Vielen Zuschauern dürfte Joe Bausch als Rechtsmediziner aus dem Kölner Tatort bekannt sein. Doch der Arzt arbeitet hauptberuflich als Regierungsmedizinaldirektor in der Justizvollzugsanstalt Werl und hat somit direkten Kontakt zu Schwerstverbrechern. In „Gangsterblues“ erzählt er die Geschichten dieser Insassen, mal sind sie berührend, mal schockierend, aber immer fesselnd und unterhaltsam.

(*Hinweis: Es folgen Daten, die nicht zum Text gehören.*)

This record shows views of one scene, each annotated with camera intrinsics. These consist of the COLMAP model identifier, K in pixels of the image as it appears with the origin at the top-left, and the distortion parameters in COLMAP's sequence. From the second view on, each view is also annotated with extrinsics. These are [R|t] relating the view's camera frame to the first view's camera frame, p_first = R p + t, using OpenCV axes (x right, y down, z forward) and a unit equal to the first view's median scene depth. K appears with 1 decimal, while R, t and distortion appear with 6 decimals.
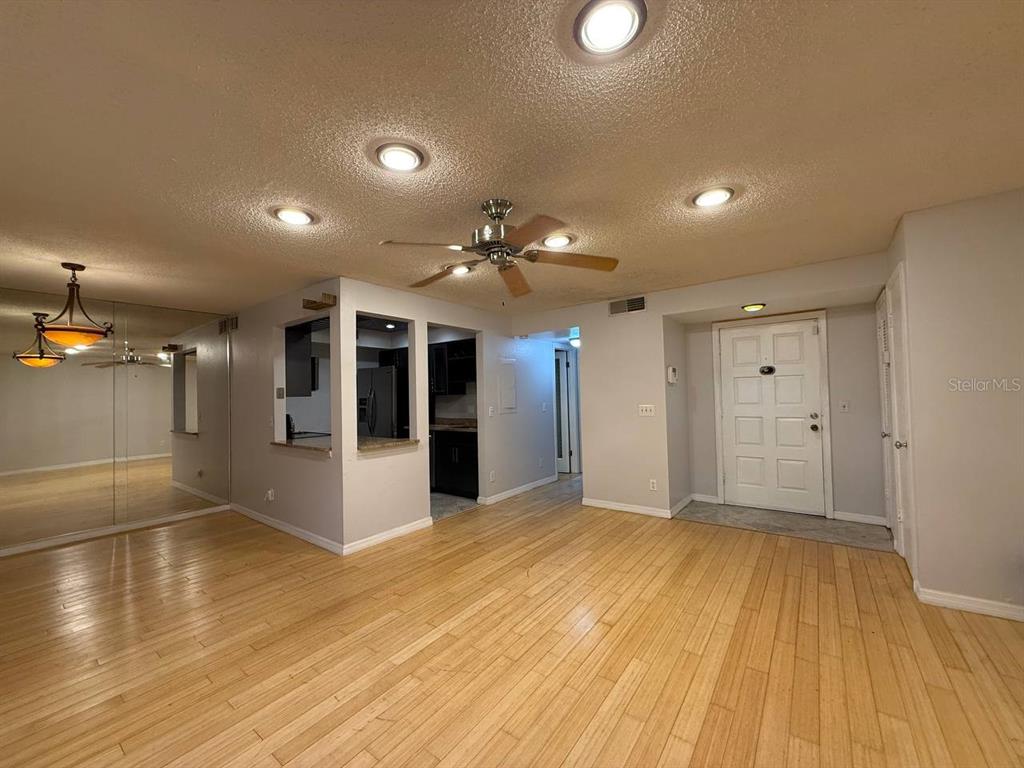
lens RADIAL K [[408.7, 0, 508.7], [0, 408.7, 382.8], [0, 0, 1]] dist [0.001885, 0.000159]
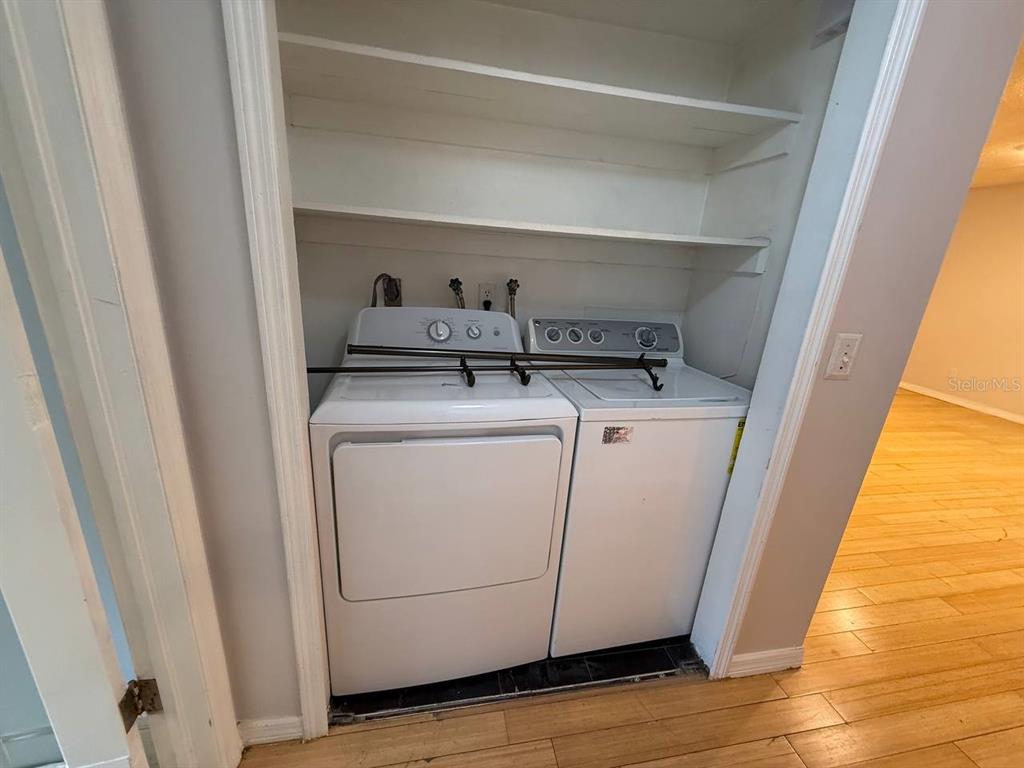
lens RADIAL K [[408.7, 0, 511.4], [0, 408.7, 385.5], [0, 0, 1]] dist [0.001885, 0.000159]
pose [[-0.745933, -0.222361, 0.627805, 0.341073], [-0.063250, 0.962011, 0.265582, 0.066383], [-0.663011, 0.158398, -0.731660, 2.303721]]
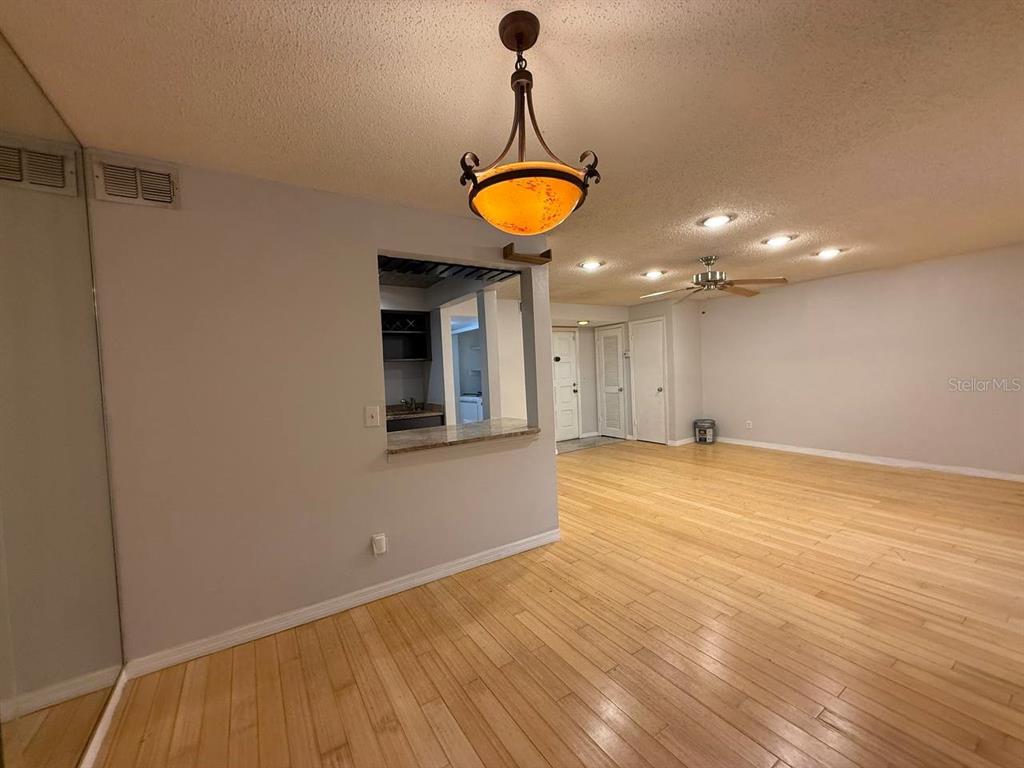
lens RADIAL K [[408.7, 0, 505.9], [0, 408.7, 384.5], [0, 0, 1]] dist [0.001885, 0.000159]
pose [[0.349803, -0.024032, 0.936515, -1.651825], [0.017600, 0.999663, 0.019079, 0.060555], [-0.936658, 0.009809, 0.350108, 0.983621]]
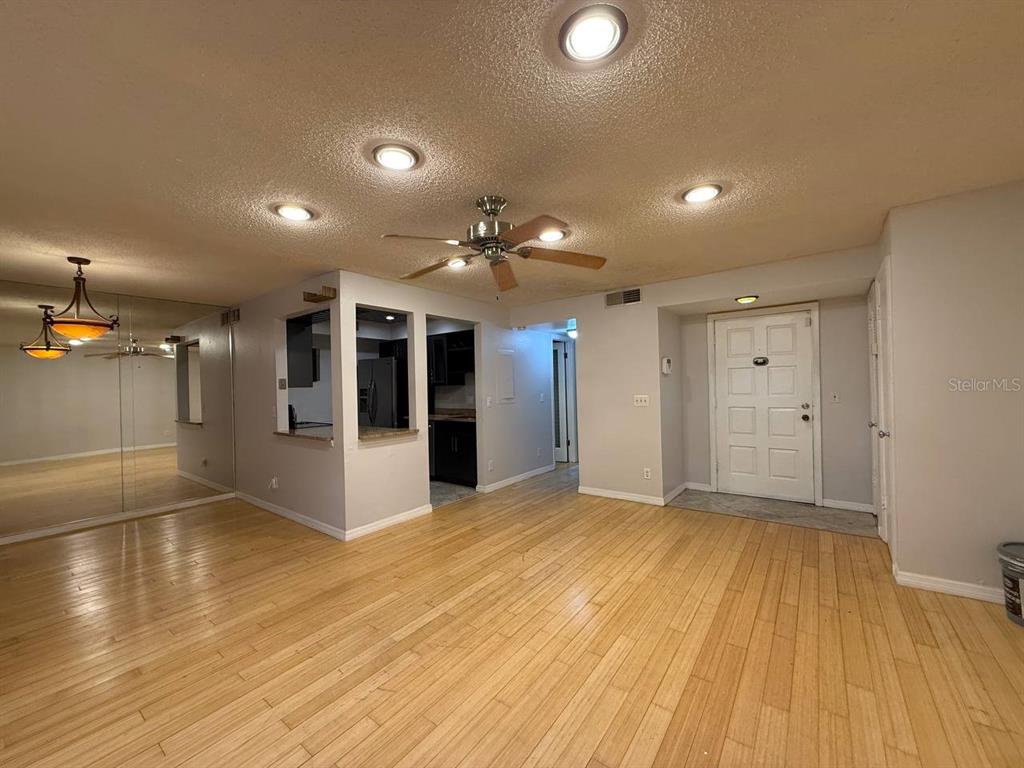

Eigentlich bin ich kein großer Fan von Kurzgeschichten, da ich immer das Gefühl habe, dass zu viel auf der Strecke bleibt, aber hier habe ich zum Glück eine Ausnahme gemacht. Ein großer Pluspunkt ist in diesem Fall, dass nicht die Taten der Kriminellen im Vordergrund stehen, sondern ihre eigene Person und Geschichte, soweit diese bekannt ist.
In zwölf Kurzgeschichten geht es hauptsächlich um die Täter, manchmal kommt aber auch die andere Seite zu Wort. Diese Täter sind bunt gemischt, es gibt uneinsichtige Schwerstverbrecher, sogar Unschuldige, Schlitzohre oder solche, die tatsächlich versuchen, gegen ihre inneren Dämonen zu kämpfen. Theoretisch handelt es sich hier um True Crime Stories, aber der Blick auf die Verantwortlichen ist nie voyeuristisch, sondern eher von Menschlichkeit geprägt.

Je nach Länge der Kapitel habe ich zehn bis zwanzig Minuten zum Lesen benötigt. Damit ist dies dann auch ein ideales Buch für Zwischendurch.

Da ich selbst noch nie einen Tatort gesehen habe, war mir Joe Bausch bisher unbekannt. Deshalb kann ich auch nicht beurteilen, ob der Tonfall dieses Buchs typisch für ihn ist. In einer leicht schnodderigen Art erzählt er die Geschichten und bedient häufig des Slangs des kriminellen Milieus, was „Gangsterblues“ sehr authentisch wirken lässt.

Fazit: Kurzweilige Kurzgeschichten aus dem echten Knastleben, die berühren und einen besseren Einblick in das Milieu geben.